University of Richmond

Two Arts & Sciences professors selected to participate in National Humanities Center's Summer Seminar

Two professors in the University of Richmond’s School of Arts & Sciences have been selected to participate in the National Humanities Center’s Jessie Ball duPont Summer Seminars for Liberal Arts College Faculty. Abigail Cheever, an associate professor of English, and Lucas Izquierdo-Jimenez, an assistant professor of Latin American and Iberian studies, will both attend the seminar “Picturing the Present: Modernity, Postmodernity, Contemporaneity.”

The National Humanities Center
, the country’s only independent institute for advanced research in all branches of the humanities, was founded in 1978 under the auspices of the American Academy of Arts & Sciences. Every year, 35 to 40 scholars pursue research projects of their own choosing at the Center. In addition, the Center partners with the Jessie Ball duPont Foundation to host a series of summer seminars for faculty from DuPont Fund-eligible institutions. To be eligible, an educational institution must one of the forty liberal arts institutions or military academies that Jessie Ball duBond contributed to during her lifetime.

“Picturing the Present: Modernity, Postmodernity, Contemporaneity” will run from May 31 to June 19 and will be led by Terry Smith, the Andrew W. Mellon Professor of Contemporary Art History and Theory at the University of Pittsburgh; Judith Farquhar, the Max Palevsky Professor of Anthropology and of Social Sciences at the University of Chicago; and Nancy Condee, an associate professor in the Department of Slavic Languages and Literatures, the director of the Graduate Program for Cultural Studies and the director of graduate studies at the University of Pittsburgh.

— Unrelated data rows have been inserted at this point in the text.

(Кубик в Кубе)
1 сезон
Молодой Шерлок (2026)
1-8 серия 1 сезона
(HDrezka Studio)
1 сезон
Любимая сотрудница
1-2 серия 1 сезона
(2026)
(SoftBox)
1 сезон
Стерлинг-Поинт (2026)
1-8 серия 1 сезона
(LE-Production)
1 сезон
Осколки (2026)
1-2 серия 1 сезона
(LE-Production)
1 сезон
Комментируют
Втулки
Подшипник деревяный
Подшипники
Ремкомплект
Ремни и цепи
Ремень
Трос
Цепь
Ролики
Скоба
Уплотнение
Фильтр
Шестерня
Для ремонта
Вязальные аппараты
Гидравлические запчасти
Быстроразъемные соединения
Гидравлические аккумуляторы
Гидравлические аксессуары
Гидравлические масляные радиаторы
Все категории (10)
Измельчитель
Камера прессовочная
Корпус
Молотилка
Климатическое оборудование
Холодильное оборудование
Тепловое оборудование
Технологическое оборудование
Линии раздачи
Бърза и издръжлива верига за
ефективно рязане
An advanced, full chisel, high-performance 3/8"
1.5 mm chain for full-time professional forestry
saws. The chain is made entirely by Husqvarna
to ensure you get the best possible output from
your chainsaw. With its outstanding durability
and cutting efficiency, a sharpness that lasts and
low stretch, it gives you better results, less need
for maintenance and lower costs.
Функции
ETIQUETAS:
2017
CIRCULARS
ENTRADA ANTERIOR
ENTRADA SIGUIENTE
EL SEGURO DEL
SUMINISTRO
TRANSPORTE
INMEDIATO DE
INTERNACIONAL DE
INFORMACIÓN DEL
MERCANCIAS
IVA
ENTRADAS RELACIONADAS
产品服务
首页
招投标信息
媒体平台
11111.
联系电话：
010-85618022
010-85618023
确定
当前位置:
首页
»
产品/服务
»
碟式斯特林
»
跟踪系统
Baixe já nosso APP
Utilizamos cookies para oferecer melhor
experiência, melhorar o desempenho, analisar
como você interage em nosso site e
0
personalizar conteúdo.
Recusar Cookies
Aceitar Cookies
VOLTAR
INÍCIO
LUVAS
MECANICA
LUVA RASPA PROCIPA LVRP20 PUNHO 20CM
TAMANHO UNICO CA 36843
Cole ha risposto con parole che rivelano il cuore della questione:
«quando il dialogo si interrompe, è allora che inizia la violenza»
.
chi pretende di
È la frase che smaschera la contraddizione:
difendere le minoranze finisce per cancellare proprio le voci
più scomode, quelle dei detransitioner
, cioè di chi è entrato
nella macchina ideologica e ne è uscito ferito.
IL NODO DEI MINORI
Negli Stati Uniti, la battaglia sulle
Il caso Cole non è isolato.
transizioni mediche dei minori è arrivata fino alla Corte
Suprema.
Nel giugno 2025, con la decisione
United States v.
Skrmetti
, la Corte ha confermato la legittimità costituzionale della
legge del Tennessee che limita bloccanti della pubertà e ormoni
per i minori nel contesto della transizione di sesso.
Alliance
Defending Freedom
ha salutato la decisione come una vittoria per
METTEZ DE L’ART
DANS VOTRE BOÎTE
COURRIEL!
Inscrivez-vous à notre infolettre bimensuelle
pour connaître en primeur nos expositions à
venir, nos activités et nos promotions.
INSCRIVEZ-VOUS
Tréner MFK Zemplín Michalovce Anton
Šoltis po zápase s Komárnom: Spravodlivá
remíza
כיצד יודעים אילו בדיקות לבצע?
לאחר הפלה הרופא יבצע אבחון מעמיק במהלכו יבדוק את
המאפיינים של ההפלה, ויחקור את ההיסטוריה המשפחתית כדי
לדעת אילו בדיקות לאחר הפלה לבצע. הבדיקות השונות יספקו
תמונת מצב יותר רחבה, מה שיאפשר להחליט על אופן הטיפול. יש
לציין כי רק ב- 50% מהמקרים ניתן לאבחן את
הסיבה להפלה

Seminar participants are expected to read a variety of texts in preparation for the program. Once the seminar begins, participants spend four days per week in session with one day each week reserved as a reading day. Because the seminars are designed to be interdisciplinary, participants will encounter methods, perspectives and vocabularies that contrast sharply with their own specialties. The structure of the seminar is purposefully designed to give faculty the opportunity for intellectual renewal.